The Territory courts have been under-resourced for a number of years.

It also says - and this is a point particularly relevant to anybody who has worked in the court system:

The accommodation, especially for the Magistrates Court, is quite inadequate. That results in additional costs for the court and for litigants, and confusion for the public. Inadequate attention has been given to the management structures for the courts.

I can only say to that comment: Hear, hear! I recall on occasions, when I was a solicitor in this city, having to attend a particular court at 10 o'clock, arriving at one of the venues for an ACT Magistrates Court or Federal or other court and discovering that I was at the wrong location. I discovered that there were other places where such matters as that in which I was involved took place.
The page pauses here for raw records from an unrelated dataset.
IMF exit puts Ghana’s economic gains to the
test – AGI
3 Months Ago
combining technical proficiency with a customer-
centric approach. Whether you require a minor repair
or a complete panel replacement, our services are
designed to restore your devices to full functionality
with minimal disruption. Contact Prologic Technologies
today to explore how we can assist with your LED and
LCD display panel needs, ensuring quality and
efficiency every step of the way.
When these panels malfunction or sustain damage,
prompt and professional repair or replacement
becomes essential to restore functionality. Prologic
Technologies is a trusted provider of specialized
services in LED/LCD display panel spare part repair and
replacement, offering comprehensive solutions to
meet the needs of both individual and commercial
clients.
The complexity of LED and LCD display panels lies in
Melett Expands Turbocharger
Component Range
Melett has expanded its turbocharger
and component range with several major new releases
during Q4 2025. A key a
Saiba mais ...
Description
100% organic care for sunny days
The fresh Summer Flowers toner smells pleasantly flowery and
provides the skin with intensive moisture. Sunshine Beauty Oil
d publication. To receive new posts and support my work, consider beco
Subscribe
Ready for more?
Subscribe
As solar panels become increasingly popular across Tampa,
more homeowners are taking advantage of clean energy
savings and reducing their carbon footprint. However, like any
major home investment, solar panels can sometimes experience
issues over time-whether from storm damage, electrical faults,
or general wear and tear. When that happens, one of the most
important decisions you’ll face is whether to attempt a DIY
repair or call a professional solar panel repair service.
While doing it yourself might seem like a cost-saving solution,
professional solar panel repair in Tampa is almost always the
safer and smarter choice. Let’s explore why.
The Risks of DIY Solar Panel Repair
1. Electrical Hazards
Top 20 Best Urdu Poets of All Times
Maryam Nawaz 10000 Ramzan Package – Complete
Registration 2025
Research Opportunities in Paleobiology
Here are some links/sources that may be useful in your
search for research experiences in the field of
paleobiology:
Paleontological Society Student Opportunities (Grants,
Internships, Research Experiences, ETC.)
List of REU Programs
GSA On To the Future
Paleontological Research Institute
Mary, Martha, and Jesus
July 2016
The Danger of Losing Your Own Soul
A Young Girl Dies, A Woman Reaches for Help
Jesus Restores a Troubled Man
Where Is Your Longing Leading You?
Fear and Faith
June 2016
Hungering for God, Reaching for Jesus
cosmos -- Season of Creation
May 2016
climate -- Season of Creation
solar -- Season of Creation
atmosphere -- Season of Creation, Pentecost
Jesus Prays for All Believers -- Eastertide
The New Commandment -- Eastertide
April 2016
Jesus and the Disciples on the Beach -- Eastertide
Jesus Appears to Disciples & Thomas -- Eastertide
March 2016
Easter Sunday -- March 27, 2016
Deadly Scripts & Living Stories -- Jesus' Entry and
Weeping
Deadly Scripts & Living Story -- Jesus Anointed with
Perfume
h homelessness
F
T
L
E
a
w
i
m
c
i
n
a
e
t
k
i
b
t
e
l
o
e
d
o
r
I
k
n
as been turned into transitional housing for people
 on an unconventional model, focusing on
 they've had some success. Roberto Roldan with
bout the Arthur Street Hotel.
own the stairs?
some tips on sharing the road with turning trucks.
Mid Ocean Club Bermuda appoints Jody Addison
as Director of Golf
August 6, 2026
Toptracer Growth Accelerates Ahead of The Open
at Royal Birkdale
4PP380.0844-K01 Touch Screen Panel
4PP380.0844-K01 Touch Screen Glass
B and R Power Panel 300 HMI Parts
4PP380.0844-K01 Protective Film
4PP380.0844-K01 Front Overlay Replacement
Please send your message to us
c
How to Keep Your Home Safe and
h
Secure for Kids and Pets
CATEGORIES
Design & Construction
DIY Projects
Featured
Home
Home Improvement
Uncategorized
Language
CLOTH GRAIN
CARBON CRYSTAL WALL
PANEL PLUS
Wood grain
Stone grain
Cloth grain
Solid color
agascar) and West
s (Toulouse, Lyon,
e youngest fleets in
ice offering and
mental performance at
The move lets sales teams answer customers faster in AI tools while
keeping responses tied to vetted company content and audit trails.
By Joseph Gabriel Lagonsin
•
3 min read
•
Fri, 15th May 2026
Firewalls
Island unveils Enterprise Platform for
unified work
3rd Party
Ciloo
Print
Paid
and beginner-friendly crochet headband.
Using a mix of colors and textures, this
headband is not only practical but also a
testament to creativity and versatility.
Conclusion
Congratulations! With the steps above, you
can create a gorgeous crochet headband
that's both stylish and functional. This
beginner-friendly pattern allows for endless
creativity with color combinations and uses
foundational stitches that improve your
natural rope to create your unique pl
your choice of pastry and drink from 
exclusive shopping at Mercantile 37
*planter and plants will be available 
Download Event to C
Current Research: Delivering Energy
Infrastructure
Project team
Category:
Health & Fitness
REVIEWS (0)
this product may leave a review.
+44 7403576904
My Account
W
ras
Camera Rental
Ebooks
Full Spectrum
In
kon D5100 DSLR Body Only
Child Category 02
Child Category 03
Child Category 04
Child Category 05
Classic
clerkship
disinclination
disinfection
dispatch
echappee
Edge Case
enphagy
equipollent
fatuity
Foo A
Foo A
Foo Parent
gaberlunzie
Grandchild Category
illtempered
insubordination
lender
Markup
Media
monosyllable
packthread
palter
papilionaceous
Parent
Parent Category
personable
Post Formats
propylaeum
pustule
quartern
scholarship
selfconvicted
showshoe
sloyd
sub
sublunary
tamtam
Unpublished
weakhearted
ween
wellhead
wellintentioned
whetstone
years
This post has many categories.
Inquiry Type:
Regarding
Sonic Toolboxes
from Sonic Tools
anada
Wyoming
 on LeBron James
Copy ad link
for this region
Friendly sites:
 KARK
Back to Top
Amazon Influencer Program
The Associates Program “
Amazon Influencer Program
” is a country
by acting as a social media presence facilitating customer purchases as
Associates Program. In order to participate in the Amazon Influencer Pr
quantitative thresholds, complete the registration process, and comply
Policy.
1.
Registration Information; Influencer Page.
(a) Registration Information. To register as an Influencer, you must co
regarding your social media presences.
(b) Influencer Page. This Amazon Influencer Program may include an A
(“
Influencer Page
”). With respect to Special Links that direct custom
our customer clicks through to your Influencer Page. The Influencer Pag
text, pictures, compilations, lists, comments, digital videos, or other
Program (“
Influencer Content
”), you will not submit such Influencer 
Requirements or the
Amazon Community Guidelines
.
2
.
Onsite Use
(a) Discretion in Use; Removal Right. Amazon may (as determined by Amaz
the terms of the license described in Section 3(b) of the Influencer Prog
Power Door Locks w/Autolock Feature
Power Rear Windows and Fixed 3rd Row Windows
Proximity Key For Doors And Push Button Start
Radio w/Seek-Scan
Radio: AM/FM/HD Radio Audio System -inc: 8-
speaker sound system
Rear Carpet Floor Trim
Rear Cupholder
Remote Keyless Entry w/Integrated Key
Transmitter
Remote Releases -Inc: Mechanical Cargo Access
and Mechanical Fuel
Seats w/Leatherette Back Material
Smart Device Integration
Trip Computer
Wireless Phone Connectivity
Of course, that is a continuing problem while we have a court system spread out over a large number of locations. I fully support measures that would alleviate that particular problem.

As this paper makes clear, the solutions are not necessarily just in building better buildings in which to house or collocate particular courts and their associated offices. The answers also lie in a better organisation of court structures in the Territory, such that the lack of smooth flow between, say, the Magistrates Court and the Supreme Court is mitigated as much as possible.

I have heard, I think, that the NRMA, as a major litigant effectively in the ACT, makes the comment that the lack of a district court type function in the ACT is a serious problem. There is the District Court in New South Wales and there are county courts in Victoria and, I think, South Australia - that sort of court structure which is intermediate between the Supreme Court and the Magistrates Court. It is a level of court structure which is of intermediate cost to litigants but with sufficient jurisdiction to deal with large sums of money such that there is less of a problem with having to go to the full cost, expense and time necessitated by an action in the Supreme Court. Obviously for litigants in certain categories of case, it would be important to have a structure like that. It may be that the process outlined by Mr Curtis would be a valuable way of progressing some addressing of that problem; in other words, creating some capacity to offer a district court type function in the ACT without necessarily having to appoint judges of a district court.